Jumping Jehoshaphat!
See video above.
The tiny balls bouncing all around us was like something out of a movie or invasion of the body snatchers.
These poppy seed-sized balls came in orange, yellow, and white versions. They were jumping around like crazy, collectively making an impressive “whoosh” sound.
What in the world? Others at the dog park were mystified too.
I’ve never seen anything like. No one had including people who had lived in Davis for decades.
Julie and I were puzzled. A fellow dog walker went home and got her husband, who is an entomologist. He took some to study, but off hand did not know what they were.
I speculated to Julie that this little bouncing balls were like some miniaturized form of Mexican jumping bean.
A friend later told me that they jumping oak gall, a type of leaf gall. At one point in the video you can see a much larger “branch gall” of the kind that commonly plague oak trees in Davis and fall the ground, but which do not bounce around of their own accord.
I’d never heard of jumping oak gall, but apparently it is fairly rare.

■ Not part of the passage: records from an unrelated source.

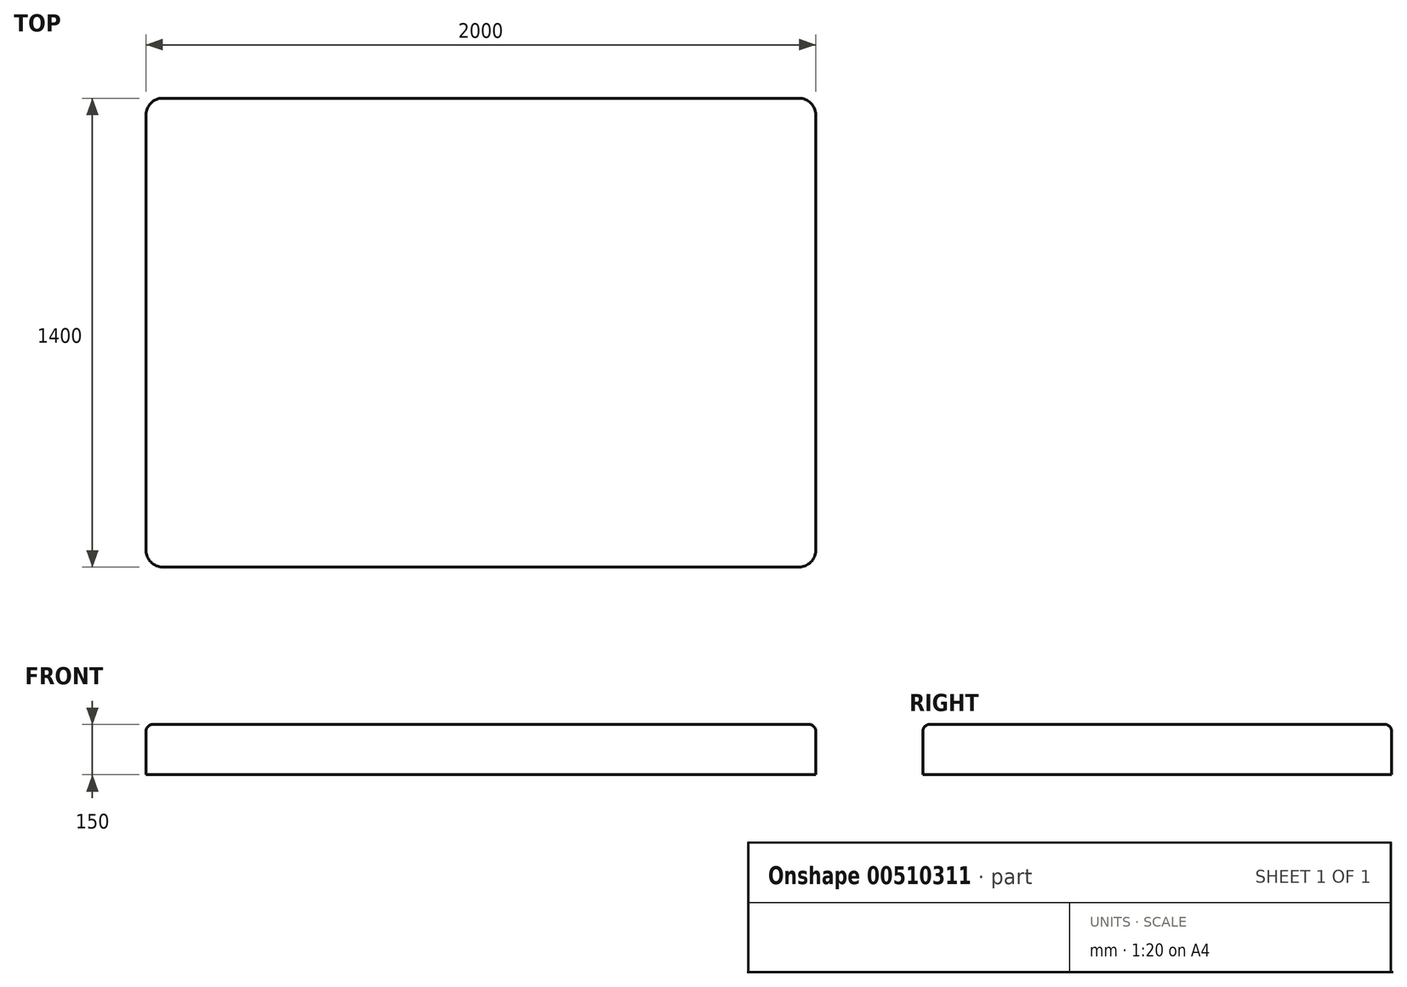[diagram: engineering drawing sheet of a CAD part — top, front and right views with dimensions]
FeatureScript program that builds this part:
annotation { "Feature Type Name" : "Feature", "Feature Type Description" : "" }
export const myFeature = defineFeature(function(context is Context, id is Id, definition is map)
    precondition{}
    {
        {
            var Q0;
            Q0=qCreatedBy(makeId("Top.planeOp"),FACE);
            var sketch = newSketch(context, id + "F0", { "sketchPlane" : qUnion([Q0])});
            skLineSegment(sketch, "E0.bottom", {"start": v(-950, 700) * mm, "end": v(950, 700) * mm});
            skLineSegment(sketch, "E0.top", {"start": v(-950, -700) * mm, "end": v(950, -700) * mm});
            skLineSegment(sketch, "E0.left", {"start": v(-1000, 650) * mm, "end": v(-1000, -650) * mm});
            skLineSegment(sketch, "E0.right", {"start": v(1000, 650) * mm, "end": v(1000, -650) * mm});
            skPoint(sketch, "E0.middle", {"position": v(0, 0) * mm});
            skPoint(sketch, "E1.visualSharp", {"position": v(-1000, 700) * mm});
            skArc(sketch, "E1.filletArc", {"start": v(-950, 700) * mm, "mid": v(-985.36, 685.36) * mm, "end": v(-1000, 650) * mm});
            skPoint(sketch, "E2.visualSharp", {"position": v(1000, 700) * mm});
            skArc(sketch, "E2.filletArc", {"start": v(1000, 650) * mm, "mid": v(985.36, 685.36) * mm, "end": v(950, 700) * mm});
            skPoint(sketch, "E3.visualSharp", {"position": v(1000, -700) * mm});
            skArc(sketch, "E3.filletArc", {"start": v(950, -700) * mm, "mid": v(985.36, -685.36) * mm, "end": v(1000, -650) * mm});
            skPoint(sketch, "E4.visualSharp", {"position": v(-1000, -700) * mm});
            skArc(sketch, "E4.filletArc", {"start": v(-1000, -650) * mm, "mid": v(-985.36, -685.36) * mm, "end": v(-950, -700) * mm});
            skSolve(sketch);
        }
        {
            var Q0;
            Q0=makeQuery(id+"F0.imprint","IMPRINT",FACE,{"disambiguationData":[TD([[makeQuery(id+"F0.imprint","IMPRINT",EDGE,{"derivedFrom":sQuery(id+"F0.wireOp",EDGE,"E0.bottom")}),-1.0]])]});
            extrude(context, id + "F1", {"entities" : qUnion([Q0]), "depth" : 150 * mm});
        }
        {
            var Q0;
            Q0=makeQuery(id+"F1.opExtrude","CAP_EDGE",EDGE,{"disambiguationData":[OSD([sQuery(id+"F0.wireOp",EDGE,"E0.top")])],"isStart":false});
            var Q1;
            Q1=makeQuery(id+"F1.opExtrude","CAP_EDGE",EDGE,{"disambiguationData":[OSD([sQuery(id+"F0.wireOp",EDGE,"E4.filletArc")])],"isStart":false});
            var Q2;
            Q2=makeQuery(id+"F1.opExtrude","CAP_EDGE",EDGE,{"disambiguationData":[OSD([sQuery(id+"F0.wireOp",EDGE,"E0.left")])],"isStart":false});
            var Q3;
            Q3=makeQuery(id+"F1.opExtrude","CAP_EDGE",EDGE,{"disambiguationData":[OSD([sQuery(id+"F0.wireOp",EDGE,"E0.bottom")])],"isStart":false});
            var Q4;
            Q4=makeQuery(id+"F1.opExtrude","CAP_EDGE",EDGE,{"disambiguationData":[OSD([sQuery(id+"F0.wireOp",EDGE,"E2.filletArc")])],"isStart":false});
            var Q5;
            Q5=makeQuery(id+"F1.opExtrude","CAP_EDGE",EDGE,{"disambiguationData":[OSD([sQuery(id+"F0.wireOp",EDGE,"E3.filletArc")])],"isStart":false});
            var Q6;
            Q6=makeQuery(id+"F1.opExtrude","CAP_EDGE",EDGE,{"disambiguationData":[OSD([sQuery(id+"F0.wireOp",EDGE,"E0.right")])],"isStart":false});
            fillet(context, id + "F2", {"entities" : qUnion([Q0, Q1, Q2, Q3, Q4, Q5, Q6]), "radius" : 20 * mm, "tangentPropagation" : true, "allowEdgeOverflow" : false});
        }
    });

Here’s the relevant part of the gall entry on the Davis Wiki:
In Davis, our Valley Oaks are commonly afflicted with jumping oak gall caused by a small cynipid wasp species (Neuroteras saltatorius). These are the tiny “jumping beans” you will notice falling on your picnic table under the big oak tree. These round pinhead-sized yellow or brown seed-like galls typically appear first on the leaves, falling off when the lone inhabitant is mature; the wasp’s activity makes the gall “jump” several inches off the ground. It is believed that the larvae hop around to locate a soil crack in which to hide and pupate before maturing to adulthood and chewing its way out of the gall. The wasps themselves are dark and so tiny that you’ll probably never see them — they are harmless to people.
So jumping oak gall is kind of like Mexican jumping beans, but the galls are very tiny. Still the jumping is amazing and must burn up huge amounts of energy. Inside each little gall is a wasp larva that is doing a wicked kind of dance.
The galls each form individually from the oak tree as a reaction to the presence of a wasp egg/larvae.
Hmm, wonder if this is a stem cell-dependent process in terms of the oak cell growth to form the gall? I had to ask, right?
What is in part so astounding about jumping oak gall is the massive expenditure of energy that goes into the jumping, especially relative to the size of the galls that are about 1mm in diameter. They “jump” about 3-5mm constantly, then out of the blue sometimes as much as an inch, and they jump frequently.
I’m curious where all that energy comes from.
I also wonder….Why have I never seen these in the 6 years I’ve been here? Is it like 7-year locust or something?
As it turns out, there are three big oak trees surrounding the dog park, which likely explains the abundance of the jumping galls in this particular place.
There’s an interesting video (below) on YouTube of a wasp emerging from a leaf gall.
Perhaps you can extract some kind of miracle stem cell from those critters.
Sounds like an idea for an innovative grant application!
neato! Great report, thanks. I love learning stuff like this.
A tantalizing taste of the ecosystem the valley oaks must’ve supported.
A quibble, though. If the branch gall plagues the oaks, the jumping gall afflicts the trees: how so? Does wolf then plague the elk, moose afflict the pondweed? I wonder if that’s not a whiff of the old bug-killing entomology.